How can Moscow justify to its millions of television viewers that the Russian Army failed to conquer Kyiv or to remove the “urgent strategic threat” posed by Ukraine’s “Russophobic Nazi” president, who, by the way, is a native Russian-speaker and a Jew? If the “Kyiv Regime” was an immediate existential threat to Russia’s existence, then should Russia not have conquered Kyiv no matter how high the cost?

Despite Putin’s public declarations that the invasion is going “as planned,” the Kremlin’s preferred propagandists have been contorting themselves in an effort to find positives to spin about the disastrous war.

According to Davis “they’re caught in their own web of lies, with mounting casualties, economic struggles and no tangible victories. Instead of announcing grand successes they have previously predicted, they are reduced to explaining why they are not being achieved.

Other than elusive assertions of Russia restoring its historical grandeur, they have no positives to mention.

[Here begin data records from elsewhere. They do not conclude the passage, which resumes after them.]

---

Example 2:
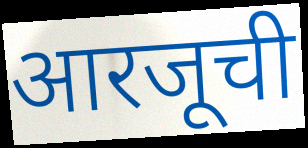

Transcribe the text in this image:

आरजूची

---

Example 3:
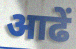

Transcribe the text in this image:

आढें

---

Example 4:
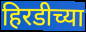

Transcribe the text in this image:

हिरडीच्या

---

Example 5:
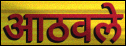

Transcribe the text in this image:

आठवले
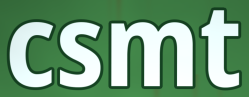
csmt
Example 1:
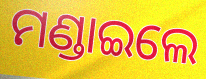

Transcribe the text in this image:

ମଣ୍ଡାଇଲେ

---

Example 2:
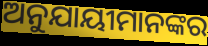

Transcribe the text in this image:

ଅନୁଯାୟୀମାନଙ୍କର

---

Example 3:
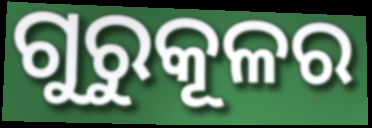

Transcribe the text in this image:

ଗୁରୁକୂଳର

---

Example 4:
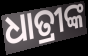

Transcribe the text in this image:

ଧାତ୍ରୀଙ୍କ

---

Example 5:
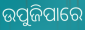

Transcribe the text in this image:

There is not a single aspect that can be named in terms of this war benefitting anyone, not even Putin.”

Previously, Moscow often cited that Ukraine’s interest in joining NATO posed a “direct threat to Russia.” This is notwithstanding the fact that these NATO aspirations have been in the Constitution of Ukraine since 2015 but have shown little progress, even though President Zelensky has made regular international pleas for Ukraine to achieve immediate NATO ascension.

Russia’s narrative on the threat posed by NATO further collapsed as both Finland and Sweden on Wednesday, May 18, submitted their applications to join the organization.

Finland shares a 1,300 km land border with Russia (in contrast to Ukraine’s 1,975 km land border with Russia) and famously defeated the much larger Soviet Union during the three-month long 1939-1940 Winter War, which cost the Soviet Union an estimated 127,000 – 168,000 soldiers’ lives – something that one would think would cause Russia to be far more concerned about Finland’s NATO plans.

Following the Nordic nations’ announcement that they would seek NATO ascension, Vladimir Putin publicly remarked that Russia did not perceive Finnish or Swedish NATO membership as a threat to Russia.

It defies logic why Ukraine’s membership in NATO is a direct threat to Russia, but technologically advanced Finland, which has a border only 150 kms from the St Petersburg city limits, is not.

Putin’s nonchalance about Finnish ascension could be interpreted as Putin’s acceptance that he is powerless to stop Helsinki from joining NATO, while also de facto acknowledging that his invasion of Ukraine was truthfully never about NATO.

Recent polling indicates that the Russian public’s interest in watching television has waned over the past several months, and citizens are increasingly turning to non-government controlled mediums, especially Telegram, which allows them unfettered access to information that Moscow would prefer them to not see.

Moscow’s narrative of how splendid the “special military operation” is, and how few Russian lives it has cost, is ruined by Telegram channels such as “Spook boys,” which posts graphic content of Russian soldiers who have died during the invasion of Ukraine. No matter what Russian news programs might say, the photographs provide indisputable evidence that not all is well for the Russian Army in Ukraine.

Davis believes that these kinds of alternative news sources can undermine the Russian public’s support for the war: [As Russian] “State media pundits openly call for the images of dead Ukrainian servicemen to be frequently shown to break the morale of those resisting Russia’s aggression. You can therefore assume that the reverse would impact their own population.”

Mikhail Khodaryonok, a retired Russian colonel, publisher of military texts, and a regular on Russian television, stated during a show on the evening of May 16 that the largest political-military problem that Russia faces today is that, “We are in full geopolitical isolation. However much we might hate to admit it, we have virtually the entire world against us. And that is the situation we need to get out of.”

As Russia’s brutal war against Ukraine continues, it becomes ever more difficult for Moscow’s mouthpieces to maintain a cohesive public argument as to how this war, in any way, has helped Russia.